Ich selbst mochte diesen Typus, zu dem Yuna gehörte. Mich langweilten Ja-sagende Frauen mit unterwürfigen Blicken und dem sprichwörtlichen Opfer-Abo. Was ich lange Zeit nicht wusste, war, dass mich über die oberflächliche Attraktion hinaus das wahre Wesen dieser Personen interessierte, denn niemand war so hart, wie er sich gab.

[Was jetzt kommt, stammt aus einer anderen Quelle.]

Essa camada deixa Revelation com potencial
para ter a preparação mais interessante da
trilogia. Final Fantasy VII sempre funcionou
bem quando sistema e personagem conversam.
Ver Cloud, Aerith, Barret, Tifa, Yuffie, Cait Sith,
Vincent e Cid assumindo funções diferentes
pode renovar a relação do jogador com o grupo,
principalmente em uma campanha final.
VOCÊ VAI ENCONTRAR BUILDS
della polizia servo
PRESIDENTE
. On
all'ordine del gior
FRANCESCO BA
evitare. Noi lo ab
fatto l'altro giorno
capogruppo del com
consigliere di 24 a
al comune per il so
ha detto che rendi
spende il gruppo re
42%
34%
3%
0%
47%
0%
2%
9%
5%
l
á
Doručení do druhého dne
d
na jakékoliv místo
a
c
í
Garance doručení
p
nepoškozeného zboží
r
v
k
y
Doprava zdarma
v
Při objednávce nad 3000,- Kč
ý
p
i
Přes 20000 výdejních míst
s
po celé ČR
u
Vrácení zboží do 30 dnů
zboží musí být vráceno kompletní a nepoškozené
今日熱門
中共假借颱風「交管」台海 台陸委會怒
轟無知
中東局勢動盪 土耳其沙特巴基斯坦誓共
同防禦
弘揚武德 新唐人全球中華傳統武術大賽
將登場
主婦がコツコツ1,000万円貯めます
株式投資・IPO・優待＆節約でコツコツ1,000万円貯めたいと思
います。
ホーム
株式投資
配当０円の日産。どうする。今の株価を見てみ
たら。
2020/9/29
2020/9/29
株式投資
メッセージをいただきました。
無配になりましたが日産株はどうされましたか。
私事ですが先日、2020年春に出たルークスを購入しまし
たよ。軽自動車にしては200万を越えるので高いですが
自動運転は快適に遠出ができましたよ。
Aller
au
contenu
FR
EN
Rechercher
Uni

Harold hatte ein einziges Mal nach dem Erlebnis mit Yuna wirklich Glück mit einer Frau gehabt, aber ansonsten nur Pech. Ist ja nichts Spektakuläres, aber angesichts seiner frühen Erfahrung schien eine komplizierte Beziehung zu Frauen vorprogrammiert. Yuna war damals, in beider Kindheit, überaus dominant gewesen, und beinah hätte man sagen können, dass sie Harold missbraucht hat.
Aber sie war ja selbst noch ein Kind, allerdings ein sehr kokettes, das gewiss viele Schulkameraden heimlich als Wichsvorlage verwendeten und nach außen hin als Flittchen brandmarkten.
Ihre Mutter und der mit dem Rechtsextremismus liebäugelnde Vater sprachen sich strikt gegen eine Abtreibung aus, und so wurde Jasmin geboren. Yunas Eltern erzogen sie zunächst wie eine zweite Tochter, aber bald beanspruchte Yuna resolut, ganz ihrem Charakter gemäß, die Mutterrolle zu übernehmen. Eigentlich hatte Harry überhaupt keine Chance, nachträglich den Vater zu spielen,als sie sich irrwitzigerweise entschlossen, in eine gemeinsame Wohnung zu ziehen.